Born February 18, 1931 in Lorain, Ohio, Chloe Ardelia Wofford on was one of the four children of Ramah and George Wofford. She hailed from a working class family and her father was a welder who also worked at other odd jobs, while her mother was a domestic worker.
Early life
Her family instilled in her a love for reading and storytelling and Jane Austen as well as Leo Tolstoy were among her favourite authors. She was a good student and graduated with honours from the Lorain High School in 1949.
She enrolled at the Howard University and completed B.A. in English in 1953. She then obtained a Master’s degree in English from the Cornell University in 1955.
Career
Appointed as English instructor at the Texas Southern University in 1955, she worked there for two years before returning to Howard in 1957 to teach English.
By 1964, she was married and had two children. However, her marriage broke up and she moved to New York to work as a textbook editor. Later, she found work as an editor at the New York City headquarters of Random House.
While working as an editor, she played a vital role in bringing black literature into the mainstream by editing books by prominent black authors like Henry Dumas, Angela Davis and Gayl Jones. She joined an informal group of writers and poets who held meetings where they discussed their work.
She was appointed to the Albert Schweitzer chair at the University of Albany in 1984. She held the Robert F. Goheen Chair in the Humanities at the Princeton University from 1989 until her retirement in 2006. She wrote a historical novel titled Jazz in 1992 and a novel about gender and class titled Paradise in 1997. She was selected by the National Endowment for the Humanities for the Jefferson Lecture in 1996. The lecture is the US federal government’s highest honour for achievement in the humanities.
Major works
Her 1977 novel, Song of Solomon, is one of her major novels. The book not only won the National Books Critics Award, but was also cited by the Swedish Academy in awarding her the Nobel Prize in Literature. Her novel titled Beloved, inspired by the life of the escaped slave Margaret Garner, was a critical success. It was later adapted into a movie starring Oprah Winfrey.
Awards & achievements
She won the Pulitzer Prize for Fiction for Beloved in 1988. She was awarded the Nobel Prize in Literature in 1993 for her novels “which, characterised by visionary force and poetic import,, gives life to an essential aspect of American reality”.
Personal life
She married Harold Morrison, a Jamaican architect and fellow faculty member at the Howard University, in 1958. They had two sons. One of them, Slade Morrison, worked with her on several books and literary projects. Toni Morrison died of pneumonia on August 5, 2019, at Montefiore Medical Center in The Bronx, New York City, at the age of 88.
Interesting Facts
Toni Morrison’s parents instilled in her an awareness about their heritage and language through folktales, ghost stories and traditional songs. So she developed a love for literature as a child.
When Morrison was a student at the Howard University, people had a hard time pronouncing the name Chloe. From then on, she started going by her nickname Toni, to avoid confusion.
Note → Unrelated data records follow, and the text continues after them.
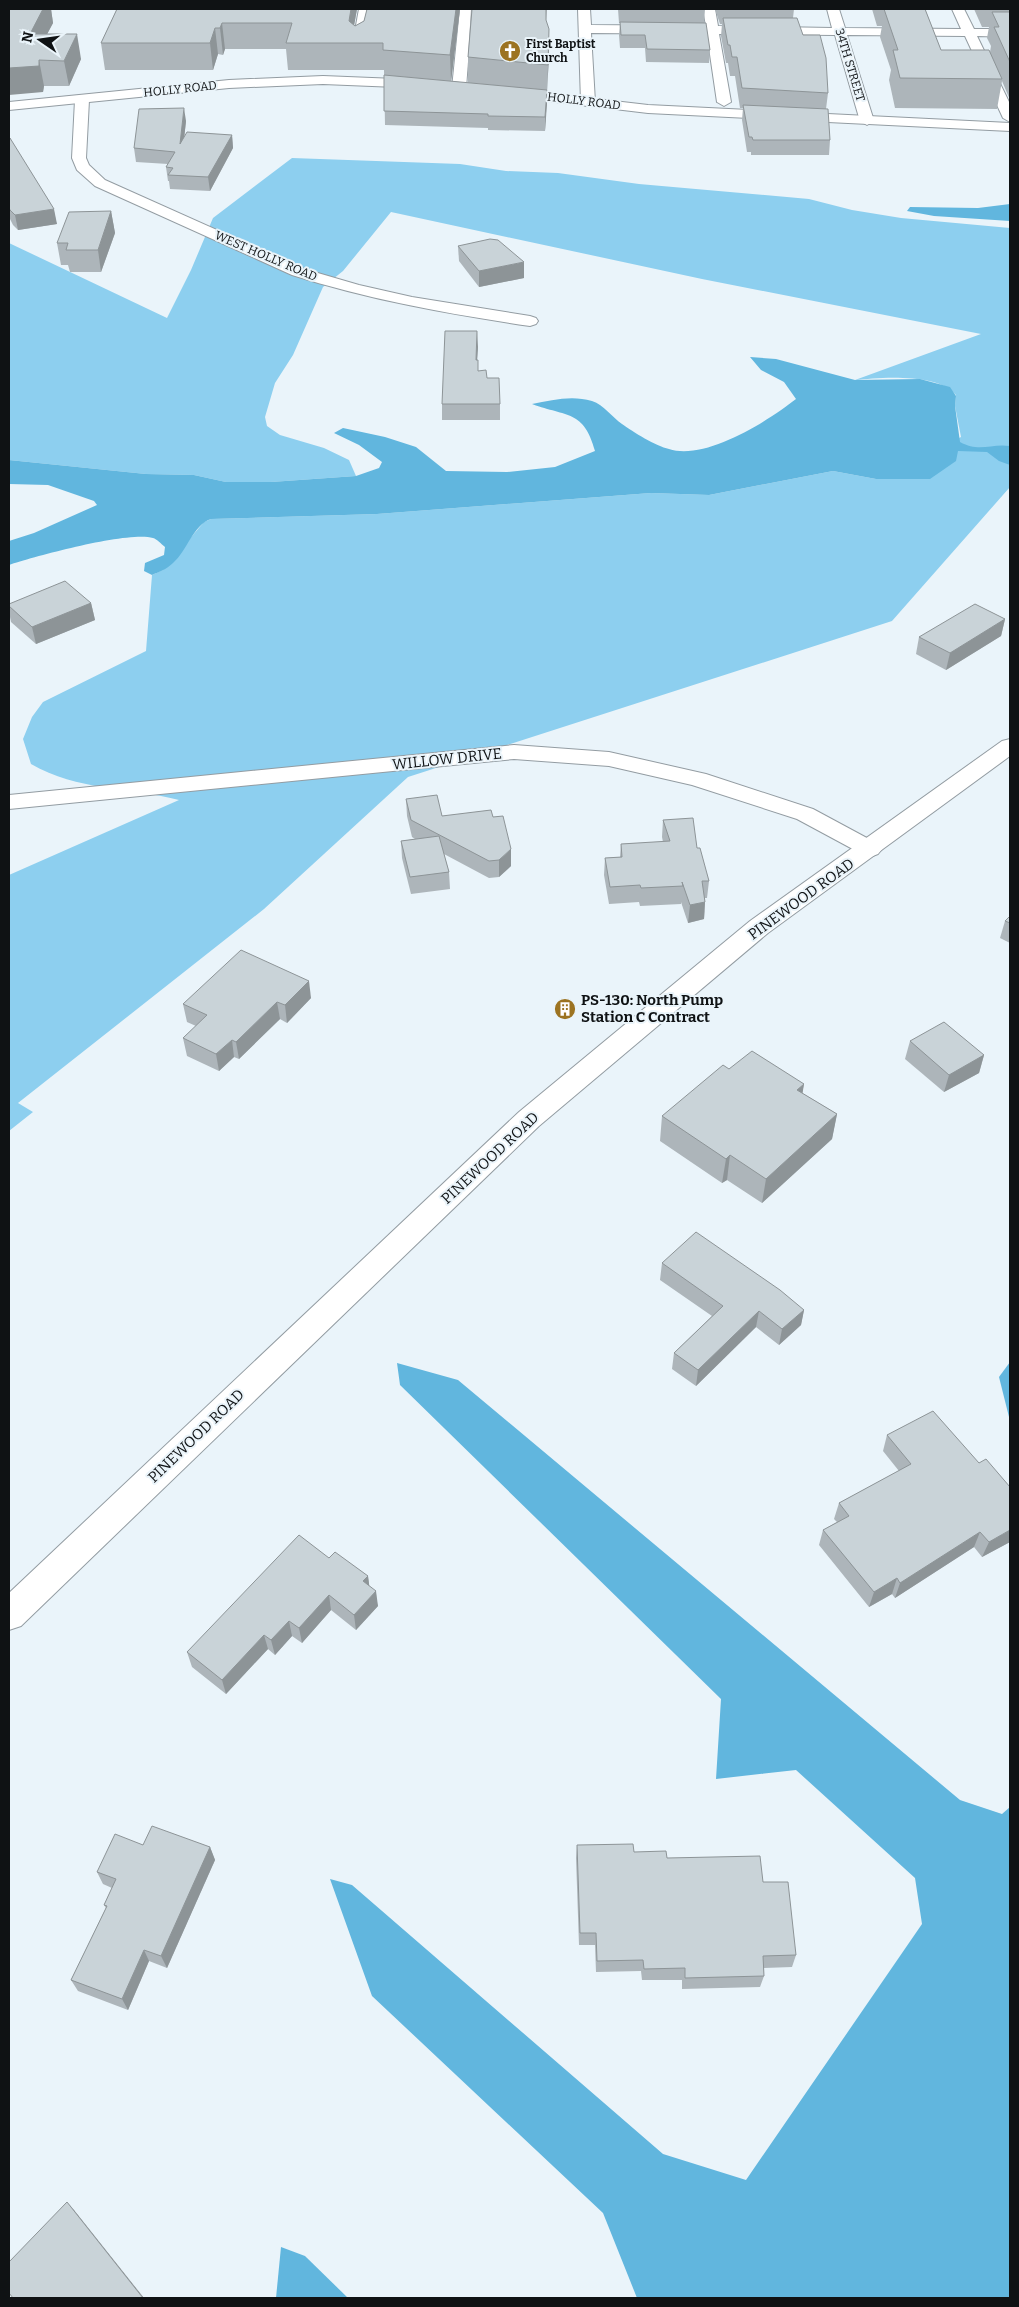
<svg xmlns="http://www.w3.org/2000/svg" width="1019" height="2307" viewBox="0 0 1019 2307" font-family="Bitter,serif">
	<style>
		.green { fill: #8dcfef }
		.water { fill: #61b6de }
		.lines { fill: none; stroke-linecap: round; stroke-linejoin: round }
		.minor-casing { stroke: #939ca2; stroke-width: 2 }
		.tertiary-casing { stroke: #939ca2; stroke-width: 2 }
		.minor { fill: #fff; fill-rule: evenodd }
		.tertiary { fill: #fff; fill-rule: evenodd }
		.wall { fill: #adb5ba }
		.shaded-wall { fill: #8d9497 }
		.building { fill: #c9d3d8; stroke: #8d9497 }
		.labels { text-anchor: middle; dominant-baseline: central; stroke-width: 4; stroke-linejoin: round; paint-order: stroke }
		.far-poi-label { font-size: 12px; font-weight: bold; fill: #0f1214; stroke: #eaf4fa; text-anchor: start }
		.far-street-label { font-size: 12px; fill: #0f1214; stroke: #eaf4fa }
		.street-label { font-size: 15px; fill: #0f1214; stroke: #eaf4fa }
		.poi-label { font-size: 15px; font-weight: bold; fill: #0f1214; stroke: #eaf4fa; text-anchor: start }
	</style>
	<rect width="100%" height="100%" fill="#eaf4fa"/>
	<path class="green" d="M292 158 460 164 506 171 558 173 639 184 809 199 852 210 901 218 1010 228V487L892 621 408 777 264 909 18 1103 33 1112 9 1131V875L179 800C128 787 78 791 31 764L23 739 32 717 43 702 146 651 152 575 163 570 204 522 211 519 377 514 651 493 709 495 833 471 876 479 961 437 955 406 956 395C939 373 881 377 855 380L981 334 702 279 391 212 343 271 323 287 293 355 275 383 265 417 267 426 280 435 324 448 349 460 356 476 271 482H226L194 475 146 474 9 460V243L167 318 191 270 213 218Z"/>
	<g class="water">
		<path d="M1010 204V221L934 216 907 211 910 207 978 208Z"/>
		<path d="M750 357 776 359 855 380 920 379 950 387 956 396 955 406 960 442C980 453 991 443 1010 446V465L999 461 987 452 958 451 956 461 930 479H876L833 471 709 495 651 493 377 514 211 519C193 525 187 551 173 563 167 569 159 572 152 575L144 571 145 563 164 555 165 547C161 544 157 539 153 538 128 531 36 556 9 565V541L34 533 97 505 94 501 48 485 9 484V460L146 474 194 475 226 482H271L356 476 379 468 382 462 359 445 334 433 343 428 385 437 416 447 446 471 507 472 555 467 595 451C584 410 567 417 532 404 552 400 572 395 592 401 604 405 612 417 622 424 633 432 656 446 669 449 705 461 768 421 796 399L784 382 761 370Z"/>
		<path d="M1010 1362V1421L999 1377Z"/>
		<path d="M397 1363 458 1380 960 1800 1002 1814 1010 1807V2298H637L603 2213 372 1996 330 1879 352 1885 663 2154 746 2180 922 1924 915 1878 796 1770 716 1779 721 1699 400 1385Z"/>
		<path d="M281 2247 305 2256 348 2298H276Z"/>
	</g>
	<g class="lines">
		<g class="minor-casing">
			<g id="minor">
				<path d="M359 9H371L364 47 358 51 352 47Z"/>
				<path d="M460 9H472L466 88 459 92 452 88Z"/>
				<path d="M578 9H590L591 25 706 26 703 9H715L718 26 832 28 827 9H839L845 28 961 29 952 9H964L974 29H1010V37L977 36 1010 104V122L1003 118 965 36 847 35 874 121 867 125 860 121 835 35 719 34 731 102 724 106 717 102 707 34 591 33 595 102 588 106 583 105 581 102Z"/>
				<path d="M82 96 89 100 86 158 89 165 105 180 304 269 359 285 412 297 530 316 536 318 538 321 536 324 530 326C449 314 370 300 292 275L95 186 77 170 72 158 75 100Z"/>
				<path d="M514 745 609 752 706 774 813 809 878 844 882 849 878 854 870 857 862 854 797 819 692 785 609 766 514 759 9 809V795Z"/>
			</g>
		</g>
		<g class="tertiary-casing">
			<g id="tertiary">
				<path d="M323 76 421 80 428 84 421 88 323 84 229 88 9 110V102L229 80Z"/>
				<path d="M511 89 648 105 1010 123V131L648 113 506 96 504 93Z"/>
				<path d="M1010 739V756L768 933 539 1126 21 1626 9 1630V1593L519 1112 750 921 1002 741Z"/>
			</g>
		</g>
		<use href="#minor" class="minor"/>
		<use href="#tertiary" class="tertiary"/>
	</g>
	<g class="wall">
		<path d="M9 9H51L53 23 47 34 81 59 69 86H44L43 92Z"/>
		<path d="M117 9H357L354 25 355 26 364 21 367 9H460L451 81 468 83V57L471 9H547L546 21 549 55 545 131 488 130V128L385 125 384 70H288L286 49H225L223 55 218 54 213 70H105L101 43Z"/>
		<path d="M618 9H705L704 23 710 50 709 63 646 62 645 48H620L619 35 620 23H619Z"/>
		<path d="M715 9H794L793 18 803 35 828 93 826 109 830 140 829 155H751V152H747L742 120 743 108H740L735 76H730L728 63H726L721 36 722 24H720Z"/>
		<path d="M872 9H925L941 50 990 52 991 46 987 38 989 27H982L974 9H1010V100L1002 81 997 109 895 108 889 80 891 70 880 37 882 26H877Z"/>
		<path d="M186 121 184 138 232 135 233 148 210 191 170 189 169 181H168L166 167 168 164 136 162 134 148Z"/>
		<path d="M9 144 57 224 18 230 13 225 9 217Z"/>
		<path d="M111 211 115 233 101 272H70L68 265H61L57 243Z"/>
		<path d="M458 246 524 278 479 287 459 261Z"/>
		<path d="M478 347 477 360 478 371 487 378 500 404V420H442V404Z"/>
		<path d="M91 603 95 620 36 644 11 622 9 612V604Z"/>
		<path d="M1005 619 1001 636 946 670 916 654 919 637Z"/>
		<path d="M406 799 442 816 511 866 499 877 489 878 444 854 449 872 450 889 411 894 402 858 401 841 415 839 412 837 407 816Z"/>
		<path d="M663 820 697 848 709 881 707 898H705V902L704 919 688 923 681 902V904L640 906 639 902 609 904 604 875 605 858 620 857 621 844 663 842 662 837Z"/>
		<path d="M1010 916V943L1000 938 1005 921Z"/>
		<path d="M311 998 287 1023 280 1019 239 1059 234 1057 219 1071 187 1056 183 1038 196 1026 187 1022 183 1004Z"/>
		<path d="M910 1041 984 1055 979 1073 944 1092 905 1059Z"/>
		<path d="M729 1069 804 1084 802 1093 837 1114 832 1139 762 1203 727 1180 722 1183 660 1141 662 1116Z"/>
		<path d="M662 1263 804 1310 801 1325 779 1345 756 1327 696 1386 672 1369 674 1353 712 1316 660 1280Z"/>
		<path d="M887 1435 1010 1542 982 1557 974 1547 895 1598 892 1594 869 1607 819 1545 823 1530 837 1522 834 1519 839 1503 899 1471 883 1451Z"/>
		<path d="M329 1558 368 1576 369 1586 378 1606 356 1630 331 1610 302 1643 292 1636 275 1655 268 1649 226 1694 192 1667 187 1652Z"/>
		<path d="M143 1845 210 1847 215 1860 167 1968 149 1961 128 2010 78 1991 71 1980 106 1908 104 1905 112 1888 103 1884 97 1872Z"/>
		<path d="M577 1845 634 1852 667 1858 763 1882 796 1955 792 1967 764 1968V1976L760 1987 682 1989V1980H642L641 1971 596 1972 595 1945H579L576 1858Z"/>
	</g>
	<g class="shaded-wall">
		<path d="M40 9H51L53 23 34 59 30 34Z"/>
		<path d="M351 9H357L351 43 349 21Z"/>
		<path d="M456 9H460L451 82 450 55Z"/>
		<path d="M222 23 225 49 223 55 220 28Z"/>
		<path d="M215 28 218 54 213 70 210 43Z"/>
		<path d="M549 29V55L547 92 548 65Z"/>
		<path d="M77 34 81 59 69 86 64 61Z"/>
		<path d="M39 60 44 86 43 92 9 95V68Z"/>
		<path d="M547 90V104L545 131V117Z"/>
		<path d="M184 108 186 121 182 158 180 144Z"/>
		<path d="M232 135 233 148 210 191 208 177Z"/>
		<path d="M54 209 57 224 18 230 15 215Z"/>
		<path d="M111 211 115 233 101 272 98 250Z"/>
		<path d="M524 262V278L479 287V271Z"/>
		<path d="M477 331 478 347 476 376V360Z"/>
		<path d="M91 603 95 620 36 644 32 627Z"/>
		<path d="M1005 619 1001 636 946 670 950 653Z"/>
		<path d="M511 849V866L499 877V860Z"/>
		<path d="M705 902 704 919 688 923 690 905Z"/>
		<path d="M309 981 311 998 287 1023 285 1005Z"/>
		<path d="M277 1002 280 1019 239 1059 236 1042Z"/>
		<path d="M232 1040 234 1057 219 1071 216 1054Z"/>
		<path d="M984 1055 979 1073 944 1092 949 1075Z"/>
		<path d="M804 1084 800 1109 797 1090Z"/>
		<path d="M837 1114 832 1139 762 1203 766 1179Z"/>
		<path d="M730 1155 727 1180 722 1183 726 1159Z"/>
		<path d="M804 1310 801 1325 779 1345 782 1329Z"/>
		<path d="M759 1311 756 1327 696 1386 698 1370Z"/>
		<path d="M1010 1530V1542L982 1557 989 1542Z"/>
		<path d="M980 1532 974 1547 895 1598 900 1583Z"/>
		<path d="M368 1576 370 1591 363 1581Z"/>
		<path d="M897 1578 892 1594 869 1607 874 1592Z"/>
		<path d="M376 1591 378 1606 356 1630 354 1615Z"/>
		<path d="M329 1595 331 1610 302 1643 299 1628Z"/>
		<path d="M289 1621 292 1636 275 1655 271 1640Z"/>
		<path d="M264 1635 268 1649 226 1694 222 1680Z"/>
		<path d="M210 1847 215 1860 167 1968 161 1956Z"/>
		<path d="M144 1950 149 1961 128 2010 122 1999Z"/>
		<path d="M67 2202 74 2210 144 2298H143Z"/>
	</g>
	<g class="building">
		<path d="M9 9H43L30 34H77L64 61 39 60V66L9 68Z"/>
		<path d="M117 9H351L349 21 355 26 364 21 367 9H456L450 55 383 50V43H286L292 23H222L220 28H215L210 43H101Z"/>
		<path d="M472 9H546V20L549 29 548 65 468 57Z"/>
		<path d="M884 9H925L941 50H989L1002 79 900 78 893 50H898Z"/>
		<path d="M992 12H1010V62L994 27H999Z"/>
		<path d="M723 18H797L803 35H820L826 58 828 93 742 88 737 57H732L730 45H728Z"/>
		<path d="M620 22 706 23 710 50 647 49 645 35H621Z"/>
		<path d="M384 75 547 90 545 117 488 116V114L384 111Z"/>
		<path d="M743 105 828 109 830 140H753L752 137H749Z"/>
		<path d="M184 108 180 144 187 132 232 135 208 177 168 175 173 168 166 167 175 152 134 148 139 109Z"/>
		<path d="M10 138 54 209 15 215 10 210 9 208V144Z"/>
		<path d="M111 211 98 250H66L68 243H57L69 212Z"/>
		<path d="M490 239 498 240 524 262 479 271 458 246Z"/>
		<path d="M445 331H477L476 360H478V371L486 370 487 378H499L500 404H442Z"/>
		<path d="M65 581 91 603 32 627 9 606V604Z"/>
		<path d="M975 604 1005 619 950 653 919 637Z"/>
		<path d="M437 795 442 816 491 810 493 817 503 816 511 849 499 860 489 861 411 820 406 799Z"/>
		<path d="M693 818 697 848H700L709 881H702L705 902 690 905 682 882 683 886 641 888 640 885 610 887 605 858 622 857 621 844 670 841 663 820Z"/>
		<path d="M439 836 449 872 410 877 401 841Z"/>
		<path d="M1010 916V923L1005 921Z"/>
		<path d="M241 950 309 981 285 1005 277 1002 236 1042 232 1040 216 1054 183 1038 207 1015 183 1004Z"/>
		<path d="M944 1022 984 1055 949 1075 910 1041Z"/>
		<path d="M752 1051 804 1084 797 1090 837 1114 766 1179 730 1155 726 1159 662 1116 723 1065 729 1069Z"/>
		<path d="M696 1232 780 1290 804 1310 782 1329 759 1311 698 1370 674 1353 723 1306 662 1263Z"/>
		<path d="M933 1411 979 1463 986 1459 1010 1487V1530L989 1542 980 1532 900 1583 897 1578 874 1592 823 1530 849 1516 839 1503 911 1464 887 1435Z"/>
		<path d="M299 1535 329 1558 335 1552 368 1576 363 1581 376 1591 354 1615 329 1595 299 1628 289 1621 271 1640 264 1635 222 1680 187 1652Z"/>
		<path d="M152 1826 210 1847 161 1956 144 1950 122 1999 71 1980 107 1906 104 1905 116 1879 97 1872 115 1834 143 1845Z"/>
		<path d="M633 1844 634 1852 666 1851 667 1858 760 1856 763 1882H788L796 1955 763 1956 764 1976 685 1978V1968L644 1969 643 1960 597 1961 596 1933H580L577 1845Z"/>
		<path d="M67 2202 143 2298H13L9 2293V2262Z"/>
	</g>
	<defs>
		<g id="church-disc" transform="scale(1.125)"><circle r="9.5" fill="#9c7321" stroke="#eaf4fa"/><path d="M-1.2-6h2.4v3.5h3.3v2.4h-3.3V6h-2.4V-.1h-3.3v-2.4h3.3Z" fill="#fff"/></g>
		<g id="building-disc" transform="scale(1.125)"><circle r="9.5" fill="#9c7321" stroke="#eaf4fa"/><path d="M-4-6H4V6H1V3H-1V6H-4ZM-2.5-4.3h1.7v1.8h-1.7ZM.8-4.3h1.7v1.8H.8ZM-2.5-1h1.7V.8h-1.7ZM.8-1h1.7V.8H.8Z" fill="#fff"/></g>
	</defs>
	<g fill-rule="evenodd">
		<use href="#church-disc" x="510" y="51"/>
		<use href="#building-disc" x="565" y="1009"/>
	</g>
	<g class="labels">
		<g class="far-poi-label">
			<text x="526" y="44">First Baptist<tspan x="526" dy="14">Church</tspan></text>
		</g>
		<g class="far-street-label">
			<text transform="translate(850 65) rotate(73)">34TH STREET</text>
			<text transform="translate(180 89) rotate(-6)">HOLLY ROAD</text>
			<text transform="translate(584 101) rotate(7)">HOLLY ROAD</text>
			<text transform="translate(266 256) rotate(23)">WEST HOLLY ROAD</text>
		</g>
		<g class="street-label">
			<text transform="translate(447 759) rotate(-6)">WILLOW DRIVE</text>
			<text transform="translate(801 899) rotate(-36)">PINEWOOD ROAD</text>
			<text transform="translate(490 1158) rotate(-43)">PINEWOOD ROAD</text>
			<text transform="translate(196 1436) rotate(-44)">PINEWOOD ROAD</text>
		</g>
		<g class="poi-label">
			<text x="581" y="1000">PS-130: North Pump<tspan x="581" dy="17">Station C Contract</tspan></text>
		</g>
	</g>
	<rect width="1019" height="2307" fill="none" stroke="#0f1214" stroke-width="20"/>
	<g transform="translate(40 40) rotate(283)" stroke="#eaf4fa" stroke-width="4" paint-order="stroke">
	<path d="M0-4L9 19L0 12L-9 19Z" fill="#0f1214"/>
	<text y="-8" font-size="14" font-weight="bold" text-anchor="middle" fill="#0f1214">N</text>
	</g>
</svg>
In 1965, Toni Morrison began working as an editor of fiction at Random House in Syracuse, New York. She was among one of the very few African American editors at the publishing company.
Morrison was also was the first to hold a named chair at an Ivy League University. In 1987, she was named the Robert F. Goheen Professor in the Council of Humanities at Princeton in New Jersey.
She was halfway through writing her novel titled Home when her younger son, Slade died of pancreatic cancer in 2010. She stopped work on the novel for a couple of years. Slade had worked with her on many of her projects.